Switha echoes this, saying constant professional support is crucial in the initial stages of setting up rural women’s collective enterprises. Making a pitch for mentorship and handholding even as the producer companies grow, she highlights that it is extremely important to make technical skills and professional support available when the enterprise may need it.
Another challenge that most small organizations encounter, especially in the inception stages, is mobilizing funds. Switha shares that, more than grants, generating working capital is a major challenge. During the first seven years, Switha herself raised a large part of the initial working capital by consulting for other organizations in the crafts sector. She set up production management and inventory management systems, using the hard-earned working capital to document what was necessary for the weaving value chain.
“Then from 2013 to 2017, we implemented our learning and scaled up, putting in place production and design systems. From yarn to the end product, we set up all necessary systems including the most important enterprise resource planning systems and deepened our marketing channels,’’ Switha says, highlighting that the enterprise resource planning systems now help them ensure that no looms are unused.
Weavers engaged in post-loom finishing
Courage and collectivization
Both Switha and Prerna mention collectivization as a critical factor in weathering the initial years and current day to day challenges.
“Those weavers were brave to withstand the system because the initial bonuses and benefits took 4-5 years to actually show results,’’ Switha says, speaking of how Chitrika’s strict product quality and production efficiency requirements were challenging for partner weavers. She shares how Chitrika introduced stricter measurement norms, providing thin handmade ropes with knots to help standardize measurement. According to her, the weavers could never have achieved business efficiency without collectivization.
‘’In both the districts we work in, East Godavari and Srikakulam, the producer company is the largest employer and source of income, so if we want change at ecosystem level, do not think of any other way than collectivization,’’ she adds.

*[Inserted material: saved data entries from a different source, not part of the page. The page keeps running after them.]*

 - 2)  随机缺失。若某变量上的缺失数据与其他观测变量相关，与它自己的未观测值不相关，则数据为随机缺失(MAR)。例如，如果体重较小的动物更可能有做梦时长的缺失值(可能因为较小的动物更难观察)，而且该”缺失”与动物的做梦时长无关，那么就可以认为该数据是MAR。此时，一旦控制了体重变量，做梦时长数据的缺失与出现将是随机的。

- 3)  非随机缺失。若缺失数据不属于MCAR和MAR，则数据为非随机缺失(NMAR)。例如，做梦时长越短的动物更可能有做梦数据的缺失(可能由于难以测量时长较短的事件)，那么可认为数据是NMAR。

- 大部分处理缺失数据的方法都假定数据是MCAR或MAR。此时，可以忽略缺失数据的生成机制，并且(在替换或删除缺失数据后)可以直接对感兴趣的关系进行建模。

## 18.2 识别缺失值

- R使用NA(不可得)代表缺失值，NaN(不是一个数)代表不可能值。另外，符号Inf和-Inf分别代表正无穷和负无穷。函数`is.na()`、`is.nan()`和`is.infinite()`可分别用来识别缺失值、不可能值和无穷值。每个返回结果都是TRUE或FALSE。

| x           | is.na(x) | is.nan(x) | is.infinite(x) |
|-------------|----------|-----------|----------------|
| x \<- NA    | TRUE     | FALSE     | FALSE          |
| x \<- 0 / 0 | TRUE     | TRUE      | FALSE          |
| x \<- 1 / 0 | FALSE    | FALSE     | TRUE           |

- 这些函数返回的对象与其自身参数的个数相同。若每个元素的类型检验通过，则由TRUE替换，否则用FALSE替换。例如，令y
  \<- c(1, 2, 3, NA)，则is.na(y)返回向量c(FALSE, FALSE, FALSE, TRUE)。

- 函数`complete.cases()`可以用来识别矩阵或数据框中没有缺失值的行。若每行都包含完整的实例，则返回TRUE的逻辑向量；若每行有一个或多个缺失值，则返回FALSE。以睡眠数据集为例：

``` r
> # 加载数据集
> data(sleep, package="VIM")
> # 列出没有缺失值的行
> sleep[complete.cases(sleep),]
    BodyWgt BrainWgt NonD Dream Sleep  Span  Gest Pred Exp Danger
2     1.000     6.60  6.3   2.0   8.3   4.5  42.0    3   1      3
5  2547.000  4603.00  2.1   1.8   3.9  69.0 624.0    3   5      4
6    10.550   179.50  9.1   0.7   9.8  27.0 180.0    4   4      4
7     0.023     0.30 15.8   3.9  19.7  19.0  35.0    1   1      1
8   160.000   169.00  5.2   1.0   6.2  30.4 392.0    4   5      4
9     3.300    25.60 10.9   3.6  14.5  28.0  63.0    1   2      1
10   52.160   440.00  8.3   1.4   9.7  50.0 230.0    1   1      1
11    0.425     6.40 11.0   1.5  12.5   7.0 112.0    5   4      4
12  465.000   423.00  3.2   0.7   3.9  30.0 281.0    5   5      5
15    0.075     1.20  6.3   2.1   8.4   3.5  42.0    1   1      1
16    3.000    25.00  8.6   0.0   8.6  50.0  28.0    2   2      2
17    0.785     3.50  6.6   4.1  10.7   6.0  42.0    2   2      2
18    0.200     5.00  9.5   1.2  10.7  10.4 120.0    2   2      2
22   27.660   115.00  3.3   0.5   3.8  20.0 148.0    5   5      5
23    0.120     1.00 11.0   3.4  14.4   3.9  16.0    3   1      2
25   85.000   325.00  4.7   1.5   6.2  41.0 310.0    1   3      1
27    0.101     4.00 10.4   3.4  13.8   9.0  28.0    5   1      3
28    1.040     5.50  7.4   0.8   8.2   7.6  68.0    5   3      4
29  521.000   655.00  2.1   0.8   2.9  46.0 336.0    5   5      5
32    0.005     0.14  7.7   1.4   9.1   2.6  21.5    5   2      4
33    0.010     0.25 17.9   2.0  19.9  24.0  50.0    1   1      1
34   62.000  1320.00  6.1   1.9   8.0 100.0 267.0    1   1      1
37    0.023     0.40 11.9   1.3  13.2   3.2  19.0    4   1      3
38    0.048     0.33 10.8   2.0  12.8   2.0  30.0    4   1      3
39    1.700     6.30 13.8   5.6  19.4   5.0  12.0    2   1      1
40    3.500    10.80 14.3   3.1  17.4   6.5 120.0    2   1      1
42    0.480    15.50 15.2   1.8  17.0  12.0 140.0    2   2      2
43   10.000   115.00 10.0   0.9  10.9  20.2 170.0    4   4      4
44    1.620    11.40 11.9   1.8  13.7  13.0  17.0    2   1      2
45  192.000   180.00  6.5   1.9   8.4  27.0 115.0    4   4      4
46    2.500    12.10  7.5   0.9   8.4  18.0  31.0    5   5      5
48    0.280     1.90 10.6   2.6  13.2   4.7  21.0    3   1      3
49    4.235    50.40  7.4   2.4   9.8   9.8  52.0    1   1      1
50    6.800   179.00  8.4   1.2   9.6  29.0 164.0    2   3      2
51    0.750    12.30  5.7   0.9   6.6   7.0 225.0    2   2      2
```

“Singing songs (together) is a very important aspect,” according to Prerna. For Urmul, in addition to focusing on skills and profits, emotional bonding among the women is crucial for resilient artisans’ groups and their group-based enterprise.
Keeping an eye on profit
Apart from collectivization, systems, professional and technical skills, both Prerna and Switha stressed on financial sustainability and shedding the stigma around profit-making.
“Costing our product was a major challenge,’’ Prerna said, sharing that Urmul struggled with setting the right price, so that the collectives could build a corpus of funds for their operations. To help course correct, Prerna has emphasized learning about unit economics and costing and pricing at Urmul.
For Switha, being prepared to take tough decisions is also critical, “If we are making losses anywhere, we close the producer group. We have to be dispassionate about it since financial sustainability is very important for us.”
Prerna says that Urmul, as an organization, believes in teaching women to see value in their products and their work. Urmul encourages the women artisans to be confident while selling their products, and not give in to market intimidation. “The women should know that profit-making isn’t wrong. An enterprise or collective can’t sustain without profits.”
Financial sustainability concerns, especially when orders declined during the pandemic, have nudged both organizations to move away from mainly business-to-business models to building business-to-customer linkages through their own retail portals.